Les chercheurs soulignent que «si les premières études portaient sur les milieux marins, l’attention s’est désormais déplacée vers les sols, où les microplastiques modifient la rétention d’eau, les conditions de croissance végétale et la fertilité, en affectant l’activité microbienne.» En raison de «leur hydrophobicité et de leur surface spécifique élevée,» ces particules «adsorbent aussi des métaux lourds et des composés organiques persistants, aggravant les risques écotoxicologiques.»
L’étude précise que «les sols des hautes montagnes demeuraient parmi les compartiments terrestres les plus méconnus à cet égard.» Pourtant, des contaminations comparables ont été observées «sur le plateau tibétain ou dans les déserts iraniens, attestant de la portée planétaire du phénomène.» Sur le Toubkal, «la combinaison du gradient altitudinal, de la fréquentation touristique et des dépôts atmosphériques offre un terrain d’étude unique pour suivre la dispersion des microplastiques.»
Les données recueillies mettent en évidence «une distribution en forme de U de l’abondance des particules, culminant aux altitudes les plus basses et les plus hautes (500 m et 4 167 m).» Cette répartition s’expliquerait par «les activités agricoles et les agglomérations dans les vallées d’une part, et les dépôts atmosphériques de longue portée aux plus hautes altitudes d’autre part.»

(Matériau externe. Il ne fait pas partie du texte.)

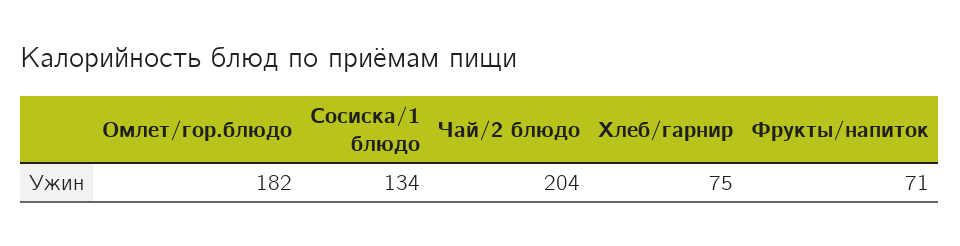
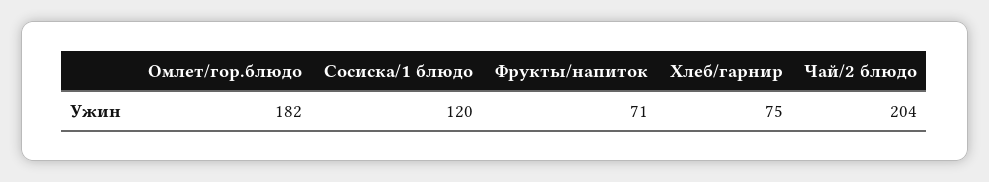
  {
    "Омлет/гор.блюдо": 182,
-   "Сосиска/1 блюдо": 134,
+   "Сосиска/1 блюдо": 120,
    "Чай/2 блюдо": 204,
    "Хлеб/гарнир": 75,
    "Фрукты/напиток": 71
  }

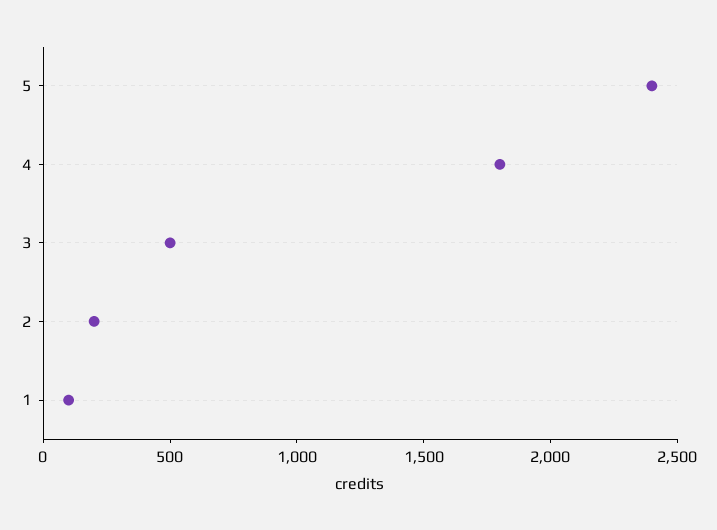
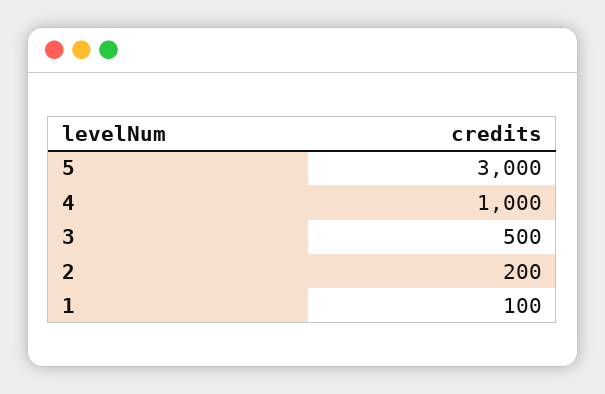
  {
-   "5": 2400,
+   "5": 3000,
-   "4": 1800,
+   "4": 1000,
    "3": 500,
    "2": 200,
    "1": 100
  }

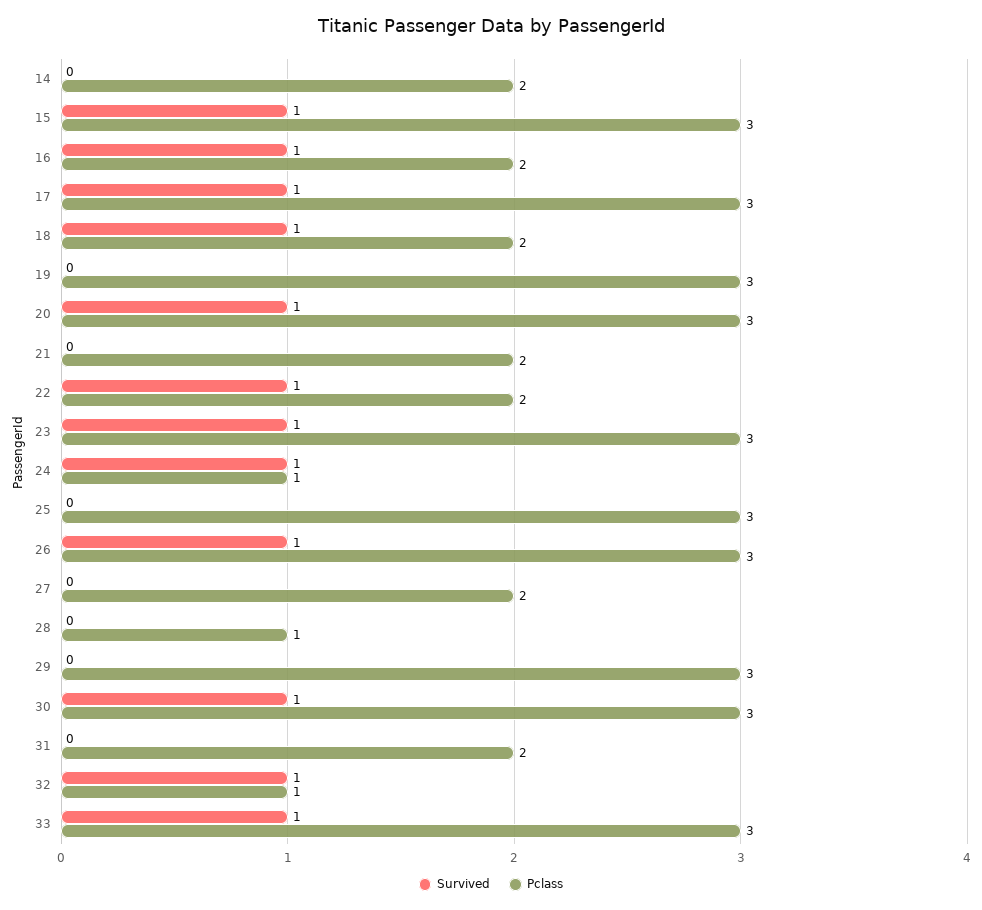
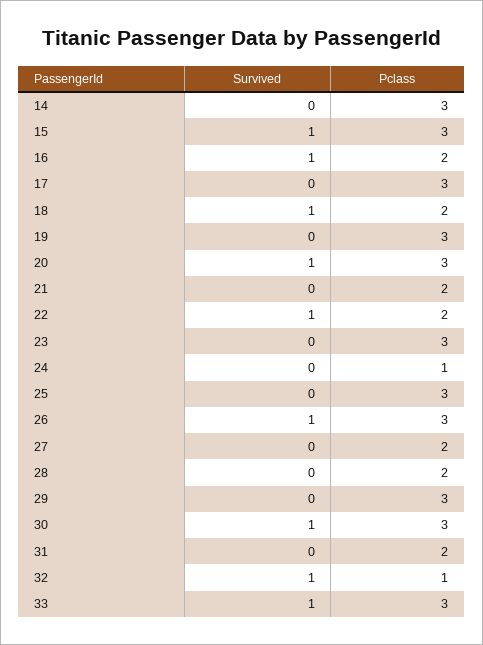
  {
    "Survived": {
      "14": 0,
      "15": 1,
      "16": 1,
-     "17": 1,
+     "17": 0,
      "18": 1,
      "19": 0,
      "20": 1,
      "21": 0,
      "22": 1,
-     "23": 1,
+     "23": 0,
-     "24": 1,
+     "24": 0,
      "25": 0,
      "26": 1,
      "27": 0,
      "28": 0,
      "29": 0,
      "30": 1,
      "31": 0,
      "32": 1,
      "33": 1
    },
    "Pclass": {
-     "14": 2,
+     "14": 3,
      "15": 3,
      "16": 2,
      "17": 3,
      "18": 2,
      "19": 3,
      "20": 3,
      "21": 2,
      "22": 2,
      "23": 3,
      "24": 1,
      "25": 3,
      "26": 3,
      "27": 2,
-     "28": 1,
+     "28": 2,
      "29": 3,
      "30": 3,
      "31": 2,
      "32": 1,
      "33": 3
    }
  }

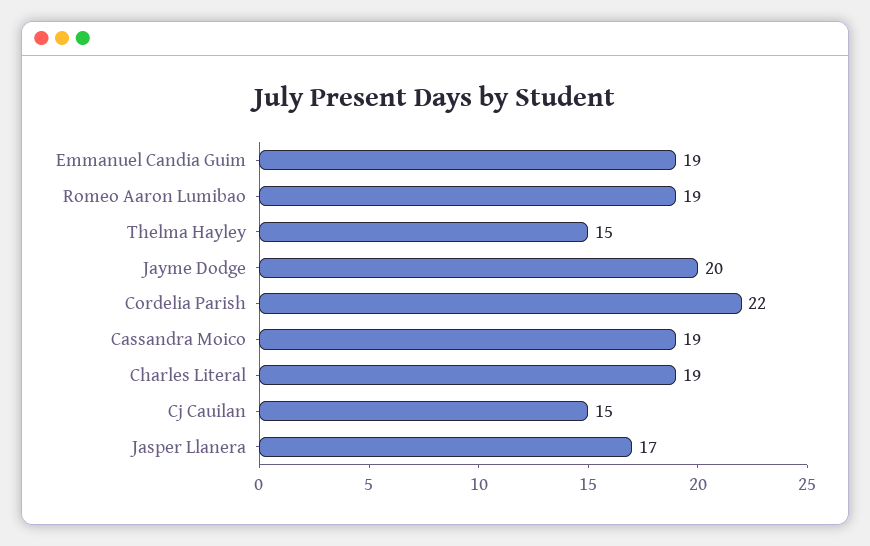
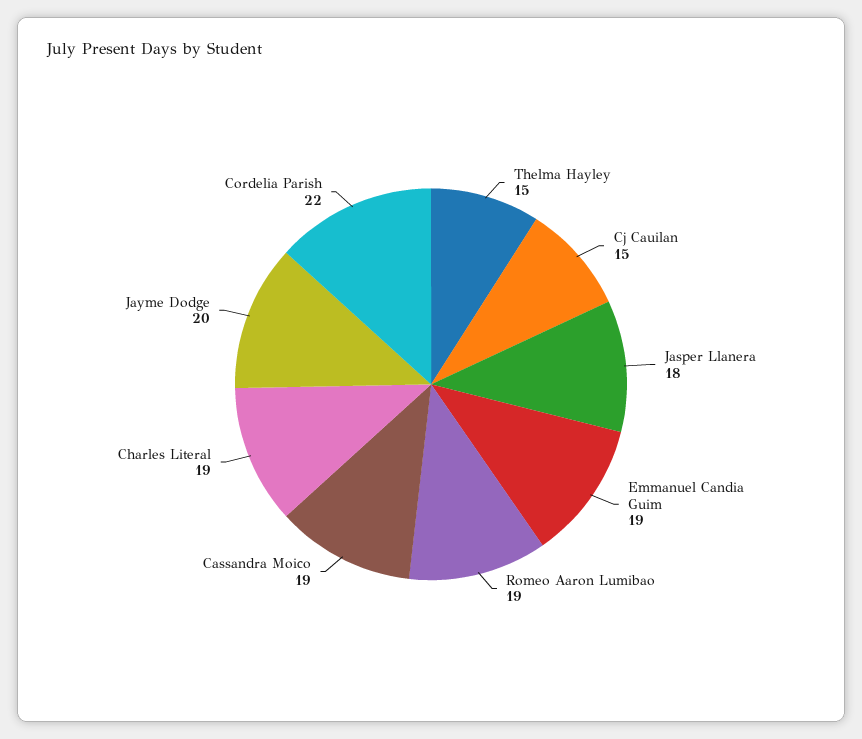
  {
    "Emmanuel Candia Guim": 19,
    "Romeo Aaron Lumibao": 19,
    "Thelma Hayley": 15,
    "Jayme Dodge": 20,
    "Cordelia Parish": 22,
    "Cassandra Moico": 19,
    "Charles Literal": 19,
    "Cj Cauilan": 15,
-   "Jasper Llanera": 17
+   "Jasper Llanera": 18
  }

Conséquences écologiques et portée scientifique
Selon les chercheurs, «les particules les plus fines et les polymères légers tendent à se concentrer à mesure que l’altitude augmente, tandis que les fibres demeurent la morphologie dominante à toutes les hauteurs.» Cette tendance traduirait «l’influence conjointe des apports anthropiques locaux et des retombées atmosphériques régionales.»
Sur le plan biologique, «aucune modification marquée n’a été constatée dans la composition bactérienne des sols, mais la diversité fongique décroît nettement avec la densité des microplastiques fibreux.» Certaines lignées fongiques, précisent les auteurs, «répondent de manière sélective aux traits physiques ou chimiques des particules, révélant le rôle des microplastiques comme facteurs de filtrage écologique.»
Les chercheurs concluent que «les sols alpins du Haut Atlas ne sont pas épargnés par la pollution plastique mondiale et que les effets sur la diversité microbienne, notamment fongique, dépendent étroitement de la nature des polymères et de leur degré de fragmentation.» Cette étude, affirment-ils, «souligne la nécessité d’intégrer l’hétérogénéité des microplastiques dans toute évaluation des risques écologiques liés à leur présence dans les sols de montagne.»
L’équipe, composée de Mohamed Rida Abelouah, Giuliano Bonanomi, Lamiae Oulbaz, Ayoub Idbella et Maryam Ouheddo, a bénéficié «du soutien financier du groupe OCP et de l’Université Mohammed VI Polytechnique, à travers le budget discrétionnaire du poste d’assistant professoral de M. Idbella.»